If you install or enable a Third Party Service for use with the Services, you grant us permission to allow the applicable Third Party Provider to access your data and to take any other actions as required for the interoperation of the Third Party Service with the Services, and any exchange of data or other interaction between you and the Third Party Provider is solely between you and such Third Party Provider. Coreware, LLC. is not responsible for any disclosure, modification or deletion of your data or other Materials, or for any corresponding losses or damages you may suffer, as a result of access by a Third Party Service or a Third Party Provider to your data or other Materials.

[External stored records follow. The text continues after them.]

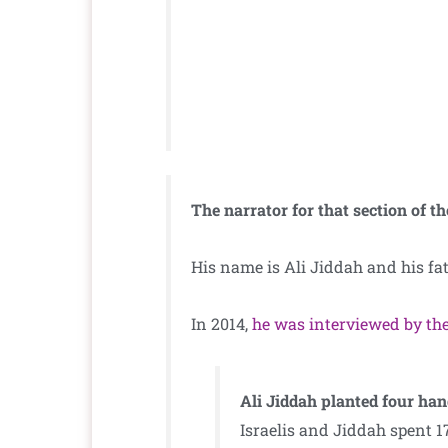
The narrator for that section of the
His name is Ali Jiddah and his fa
In 2014,
he was interviewed by the
Ali Jiddah planted four ha
Israelis and Jiddah spent 1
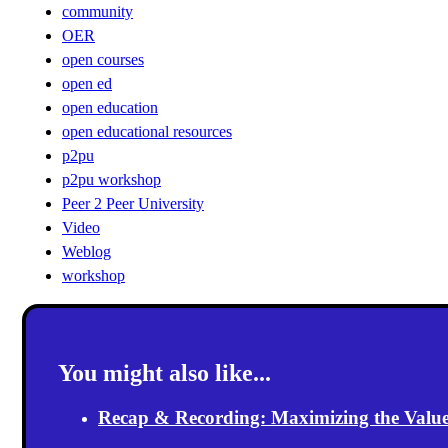
community
OER
open courses
open ed
open education
open educational resources
p2pu
p2pu workshop
Peer 2 Peer University
Video
Weblog
workshop
You might also like...
Recap & Recording: Maximizing the Value(s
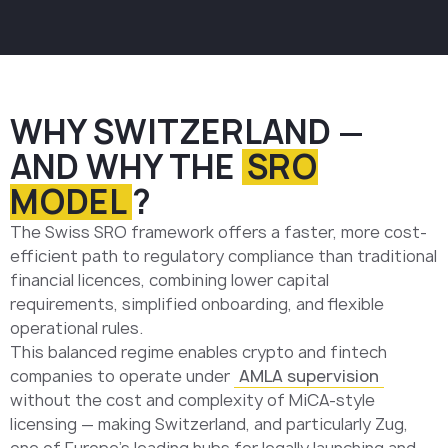
WHY SWITZERLAND —
AND WHY THE
SRO
MODEL
?
The Swiss SRO framework offers a faster, more cost-
efficient path to regulatory compliance than traditional
financial licences, combining lower capital
requirements, simplified onboarding, and flexible
operational rules.
This balanced regime enables crypto and fintech
companies to operate under
AMLA supervision
without the cost and complexity of MiCA-style
licensing — making Switzerland, and particularly Zug,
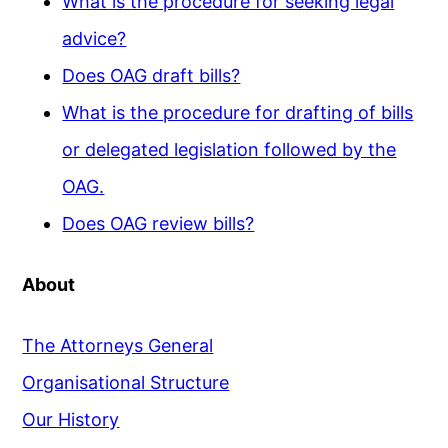
What is the procedure for seeking legal
advice?
Does OAG draft bills?
What is the procedure for drafting of bills
or delegated legislation followed by the
OAG.
Does OAG review bills?
About
The Attorneys General
Organisational Structure
Our History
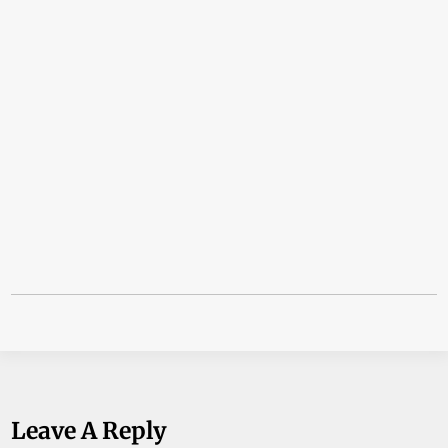
Leave A Reply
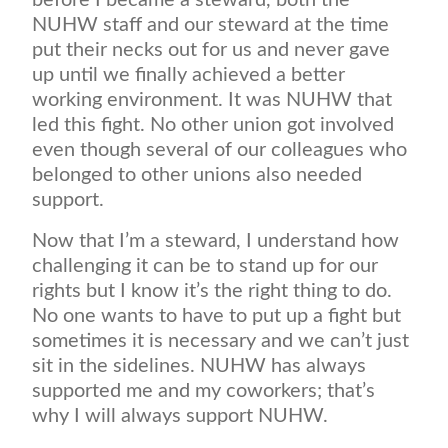
before I became a steward, both the
NUHW staff and our steward at the time
put their necks out for us and never gave
up until we finally achieved a better
working environment. It was NUHW that
led this fight. No other union got involved
even though several of our colleagues who
belonged to other unions also needed
support.
Now that I’m a steward, I understand how
challenging it can be to stand up for our
rights but I know it’s the right thing to do.
No one wants to have to put up a fight but
sometimes it is necessary and we can’t just
sit in the sidelines. NUHW has always
supported me and my coworkers; that’s
why I will always support NUHW.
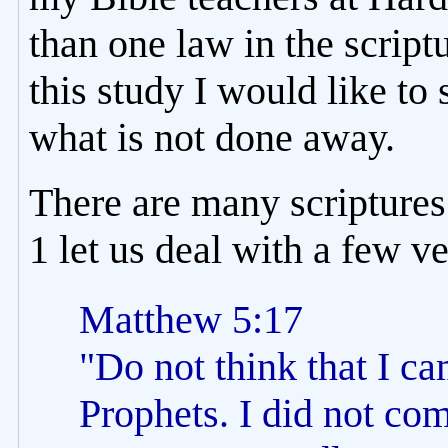
than one law in the scriptu
this study I would like t
what is not done away.
There are many scriptures 
1 let us deal with a few v
Matthew 5:17
"Do not think that I ca
Prophets. I did not come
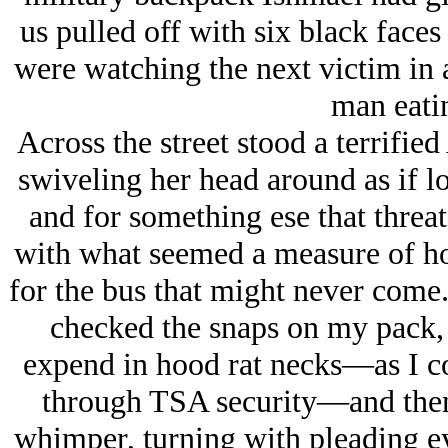
us pulled off with six black faces
were watching the next victim in 
man eatin
Across the street stood a terrifie
swiveling her head around as if l
and for something ese that threa
with what seemed a measure of hop
for the bus that might never come. 
checked the snaps on my pack, 
expend in hood rat necks—as I cou
through TSA security—and then
whimper, turning with pleading ey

Google Maps is a Third Party Service that is used within the Services. Your use of the Service is subject to your acceptance of the Google Maps and Earth Enterprise Universal Acceptable Use Policy, as it may be amended by Google from time to time.
Under no circumstances shall Coreware, LLC. be liable for any direct, indirect, incidental, special, consequential, punitive, extraordinary, exemplary or other damages whatsoever, that result from any Third Party Services or your contractual relationship with any Third Party Provider, including any Expert. These limitations shall apply even if Coreware, LLC. has been advised of the possibility of such damages. The foregoing limitations shall apply to the fullest extent permitted by applicable law.
You agree to indemnify and hold us and (as applicable) our parent, subsidiaries, affiliates, Coreware, LLC. partners, officers, directors, agents, employees, and suppliers harmless from any claim or demand, including reasonable attorneys’ fees, arising out of your use of a Third Party Service or your relationship with a Third Party Provider.
DMCA Notice and Takedown Procedure
Coreware, LLC. supports the protection of intellectual property and asks Coreware, LLC. merchants to do the same. It’s our policy to respond to all notices of alleged copyright infringement. If someone believes that one of our merchants is infringing their intellectual property rights, they can send a DMCA Notice to Coreware, LLC.’s designated agent using our form. Upon receiving a DMCA Notice, we may remove or disable access to the Materials claimed to be a copyright infringement. Once provided with a notice of takedown, the merchant can reply with a counter notification using our form if they object to the complaint. The original complainant has 14 business days after we receive a counter notification to seek a court order restraining the merchant from engaging in the infringing activity, otherwise we restore the material.